Under Michigan's controversial fireworks law, citizens can ignite, discharge and use consumer fireworks the day before, day of and day after a national holiday, including New Year's Day. The list of approved fireworks now includes "projectiles," such as bottle rockets and Roman Candles.
The 10 national holidays recognized by the law include:
- New Year's Day
- Martin Luther King Day
- President's Day or Washington's Birthday
- Memorial Day
- Independence Day
- Labor Day
- Columbus Day
- Veterans Day
- Thanksgiving Day
- Christmas Day
Many state residents and city leaders—including in St. Clair Shores—have expressed frustration with the Fireworks Safety Act of 2011. St.
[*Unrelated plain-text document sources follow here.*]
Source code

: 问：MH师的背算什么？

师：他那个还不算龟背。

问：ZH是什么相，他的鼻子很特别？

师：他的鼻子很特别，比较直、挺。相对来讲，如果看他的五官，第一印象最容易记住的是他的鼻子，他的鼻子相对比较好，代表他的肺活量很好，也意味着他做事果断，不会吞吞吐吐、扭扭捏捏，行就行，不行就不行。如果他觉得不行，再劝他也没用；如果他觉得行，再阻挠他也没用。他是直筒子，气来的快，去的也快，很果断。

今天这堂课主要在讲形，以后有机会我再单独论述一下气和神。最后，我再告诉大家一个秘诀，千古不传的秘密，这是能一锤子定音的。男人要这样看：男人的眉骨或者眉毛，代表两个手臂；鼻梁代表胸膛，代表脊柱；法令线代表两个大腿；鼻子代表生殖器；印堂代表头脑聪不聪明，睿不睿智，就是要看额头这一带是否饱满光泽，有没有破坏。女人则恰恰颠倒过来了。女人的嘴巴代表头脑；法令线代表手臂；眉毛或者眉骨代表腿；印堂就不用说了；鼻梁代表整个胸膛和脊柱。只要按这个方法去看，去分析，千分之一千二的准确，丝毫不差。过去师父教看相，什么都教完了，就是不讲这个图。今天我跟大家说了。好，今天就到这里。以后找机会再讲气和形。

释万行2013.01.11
Clair Shores passed an amended fireworks ordinance which which limits the ignition, discharge and use of consumer fireworks except for the day of, before and after a national holiday
The new ordinance, also established general restrictions on the use of the fireworks including:
- Not allowing the ignition of fireworks within 20 feet of an open flame;
- Restriction of excessive use of fireworks for more than 20 minutes;
- No ignition, launch or discharge of fireworks with 50 feet of a residential building or vehicle;
- Fireworks can not be discharged from public property including schools, streets and medians.
The state law was designed to increase revenue to the state and encourage citizens to buy consumer fireworks in Michigan rather than in neighboring states.